Dr. Adams’s research interests span multiple heritable rare disorders including oculocutaneous albinism and disorders of free sialic acid metabolism. Dr. Adams conducted an albinism natural history study from 2009 to 2019, culminating in a pilot treatment study of the drug nitisinone (conducted with Dr. Brian Brooks). Current research focuses on the molecular causes of heritable pigment disorders, particularly in cases where causative DNA changes cannot be identified in persons with clinically diagnosed albinism.
Within the Undiagnosed Diseases Program, Dr. Adams’s work focuses on informatics and bioinformatics tools to make diagnoses and develop translational research around families affected by significant illnesses that remain undiagnosed despite extensive medical workup and genome sequencing. Approaches include developing genomic variant analysis pipelines for prioritizing potential research targets and using data sharing protocols to create and maintain global rare-diseases research and clinical communities.
Loftus SK, Lundh L, Watkins-Chow DE, Baxter LL, Pairo-Castineira E, Nisc Comparative Sequencing Program, Jackson IJ, Oetting WS, Pavan WJ, Adams DR. A custom capture sequence approach for oculocutaneous albinism identifies structural variant alleles at the OCA2 locus.
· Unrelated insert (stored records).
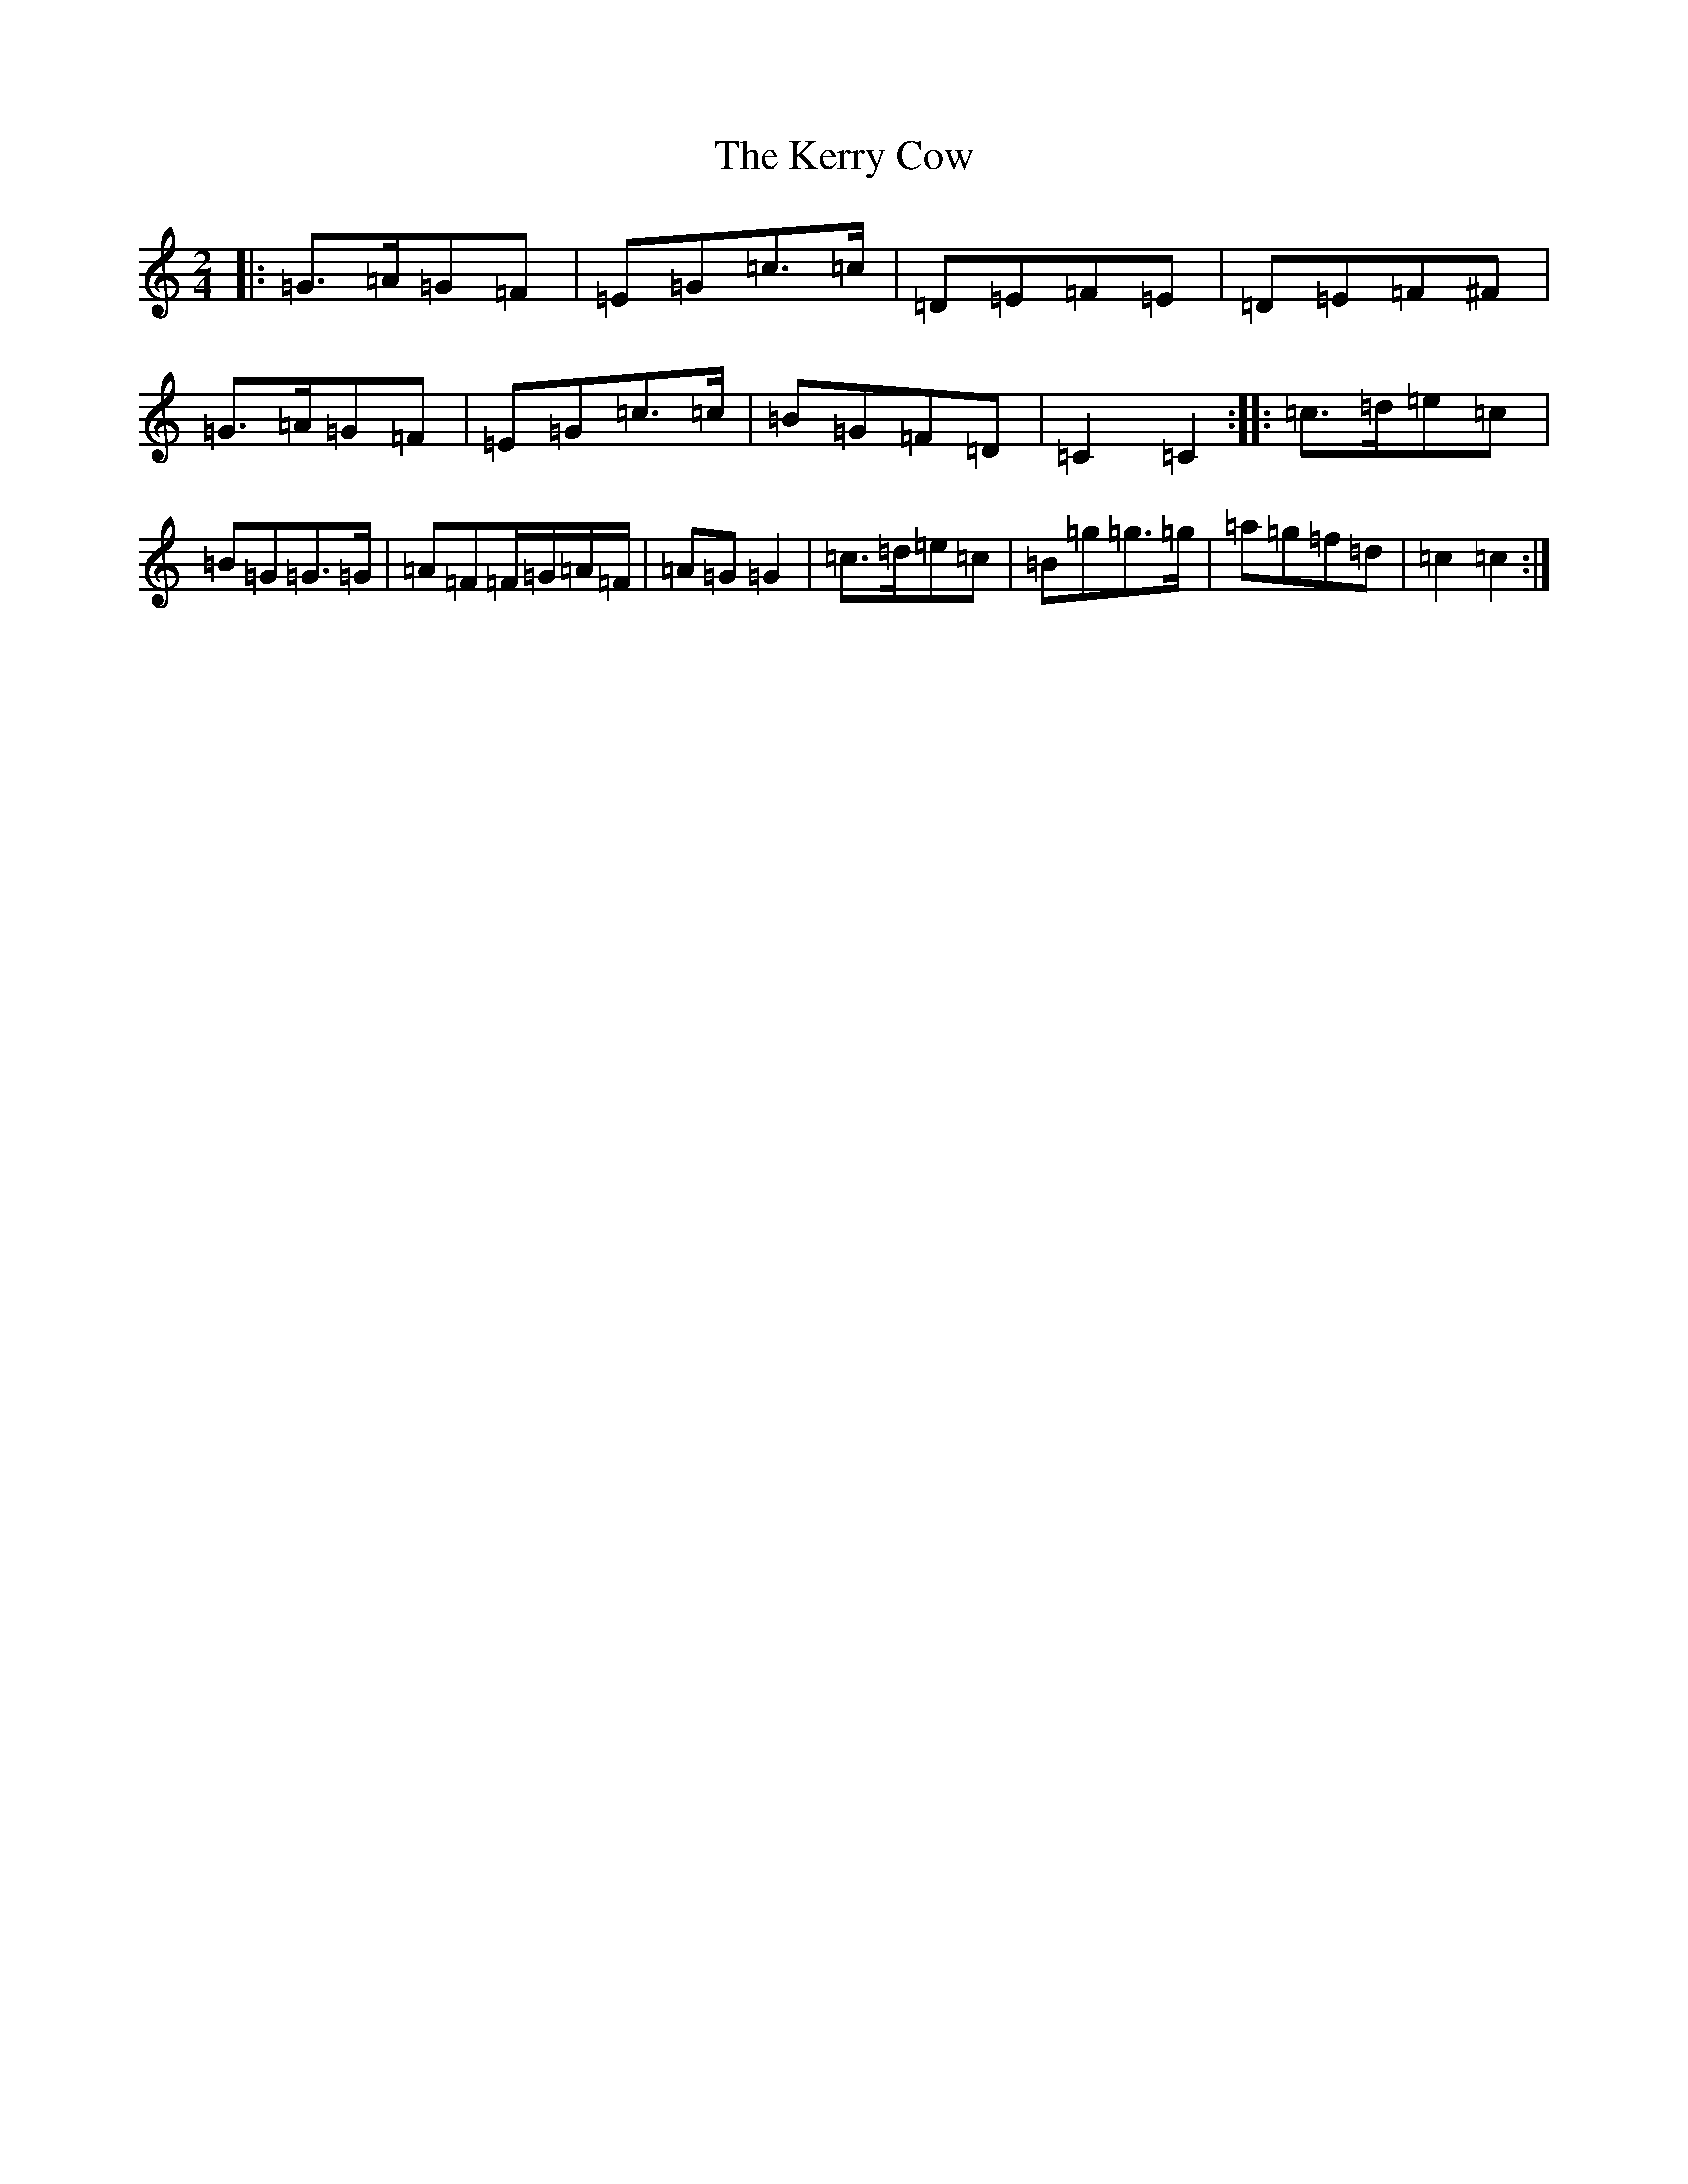 X: 11280
T: Kerry Cow, The
S: https://thesession.org/tunes/2379#setting21437
R: polka
M:2/4
L:1/8
K: C Major
|:=G>=A=G=F|=E=G=c>=c|=D=E=F=E|=D=E=F^F|=G>=A=G=F|=E=G=c>=c|=B=G=F=D|=C2=C2:||:=c>=d=e=c|=B=G=G>=G|=A=F=F/2=G/2=A/2=F/2|=A=G=G2|=c>=d=e=c|=B=g=g>=g|=a=g=f=d|=c2=c2:|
Hum Mutat. 2021 Oct;42(10):1239-1253. doi: 10.1002/humu.24257. Epub 2021 Aug 1.
Huizing M, Hackbarth ME, Adams DR, Wasserstein M, Patterson MC, Walkley SU, Gahl WA; FSASD Consortium. Free sialic acid storage disorder: Progress and promise. Neurosci Lett. 2021 Jun 11;755:135896. doi: 10.1016/j.neulet.2021.135896. Epub 2021 Apr 20.
Adams D, Toro C, Loscalzo J. Novel Approaches to Diseases of Unknown Etiology. In: Loscalzo J, Fauci A, Kasper D, Hauser S, Longo D, Jameson J. eds. Harrison's Principles of Internal Medicine 21e. McGraw Hill; 2022.
Gahl, WA, Adams, D.R.; Markello, T.C.; Toro, C.; Tifft, C.J. (2019). Genetic approaches to rare and undiagnosed diseases. Nelson textbook of pediatrics. R. Kliegman. Philadelphia, PA, Elsevier: 2 volumes (lxxv, 3827, I3821-I3140 pages).
Adams DR, Menezes S, Jauregui R, Valivullah ZM, Power B, Abraham M, Jeffrey BG, Garced A, Alur RP, Cunningham D, Wiggs E, Merideth MA, Chiang PW, Bernstein S, Ito S, Wakamatsu K, Jack RM, Introne WJ, Gahl WA, Brooks BP. One-year pilot study on the effects of nitisinone on melanin in patients with OCA-1B. JCI Insight. 2019 Jan 24;4(2):e124387. doi: 10.1172/jci.insight.124387. Epub ahead of print.
Adams DR, Eng CM. Next-Generation Sequencing to Diagnose Suspected Genetic Disorders. N Engl J Med. 2018 Oct 4;379(14):1353-1362. doi: 10.1056/NEJMra1711801.